» **TASK INSTRUCTIONS**
Below are some records: retype them all exactly, but not the pictures.

[Records from a data source]
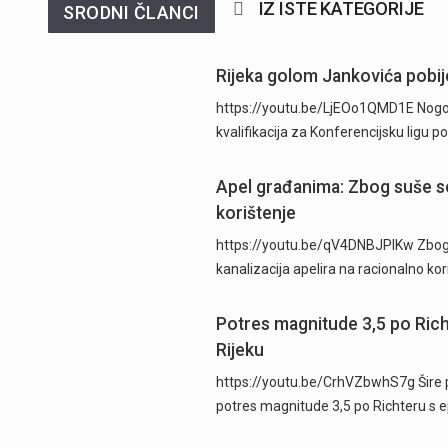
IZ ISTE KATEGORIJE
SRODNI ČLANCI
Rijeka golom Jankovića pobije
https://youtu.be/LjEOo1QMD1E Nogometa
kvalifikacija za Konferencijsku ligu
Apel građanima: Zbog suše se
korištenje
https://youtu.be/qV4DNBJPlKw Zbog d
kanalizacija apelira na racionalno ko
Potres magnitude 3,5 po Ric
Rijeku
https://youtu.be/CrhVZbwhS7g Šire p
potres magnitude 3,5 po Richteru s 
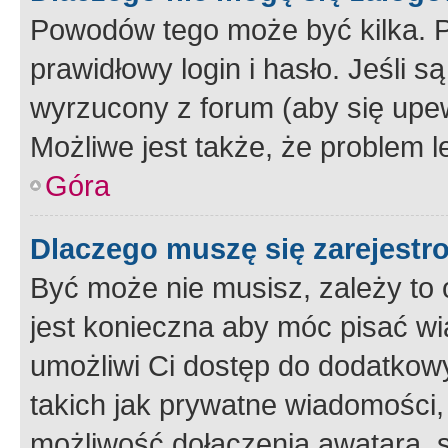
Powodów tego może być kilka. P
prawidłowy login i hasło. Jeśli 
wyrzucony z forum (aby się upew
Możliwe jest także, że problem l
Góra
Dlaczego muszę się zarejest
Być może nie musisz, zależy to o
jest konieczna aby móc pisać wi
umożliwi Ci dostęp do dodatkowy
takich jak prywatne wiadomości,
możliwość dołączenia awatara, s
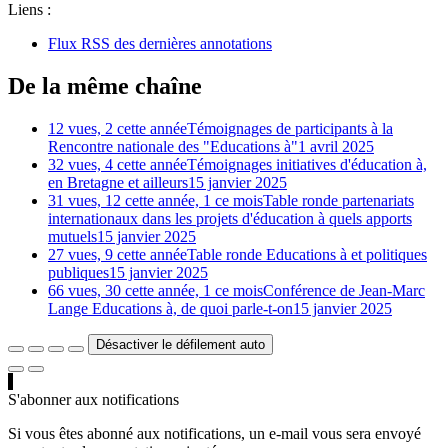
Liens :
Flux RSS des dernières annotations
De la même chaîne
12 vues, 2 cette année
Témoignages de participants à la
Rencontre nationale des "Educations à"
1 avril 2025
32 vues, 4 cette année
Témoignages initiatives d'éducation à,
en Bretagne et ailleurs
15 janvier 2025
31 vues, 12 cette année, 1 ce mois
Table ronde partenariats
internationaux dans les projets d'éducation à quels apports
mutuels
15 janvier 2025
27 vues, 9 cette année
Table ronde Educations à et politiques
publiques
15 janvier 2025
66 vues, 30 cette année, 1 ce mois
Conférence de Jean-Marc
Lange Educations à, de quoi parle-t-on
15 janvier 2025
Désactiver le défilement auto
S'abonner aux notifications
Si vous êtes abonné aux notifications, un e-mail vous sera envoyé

» **RESULT**
IZ ISTE KATEGORIJE
SRODNI ČLANCI
Rijeka golom Jankovića pobije
https://youtu.be/LjEOo1QMD1E Nogometa
kvalifikacija za Konferencijsku ligu
Apel građanima: Zbog suše se
korištenje
https://youtu.be/qV4DNBJPlKw Zbog d
kanalizacija apelira na racionalno ko
Potres magnitude 3,5 po Ric
Rijeku
https://youtu.be/CrhVZbwhS7g Šire p
potres magnitude 3,5 po Richteru s 
Powodów tego może być kilka. P
prawidłowy login i hasło. Jeśli 
wyrzucony z forum (aby się upew
Możliwe jest także, że problem l
Góra
Dlaczego muszę się zarejest
Być może nie musisz, zależy to o
jest konieczna aby móc pisać wi
umożliwi Ci dostęp do dodatkowy
takich jak prywatne wiadomości,
możliwość dołączenia awatara, s
Liens :
Flux RSS des dernières annotations
De la même chaîne
12 vues, 2 cette année
Témoignages de participants à la
Rencontre nationale des "Educations à"
1 avril 2025
32 vues, 4 cette année
Témoignages initiatives d'éducation à,
en Bretagne et ailleurs
15 janvier 2025
31 vues, 12 cette année, 1 ce mois
Table ronde partenariats
internationaux dans les projets d'éducation à quels apports
mutuels
15 janvier 2025
27 vues, 9 cette année
Table ronde Educations à et politiques
publiques
15 janvier 2025
66 vues, 30 cette année, 1 ce mois
Conférence de Jean-Marc
Lange Educations à, de quoi parle-t-on
15 janvier 2025
Désactiver le défilement auto
S'abonner aux notifications
Si vous êtes abonné aux notifications, un e-mail vous sera envoyé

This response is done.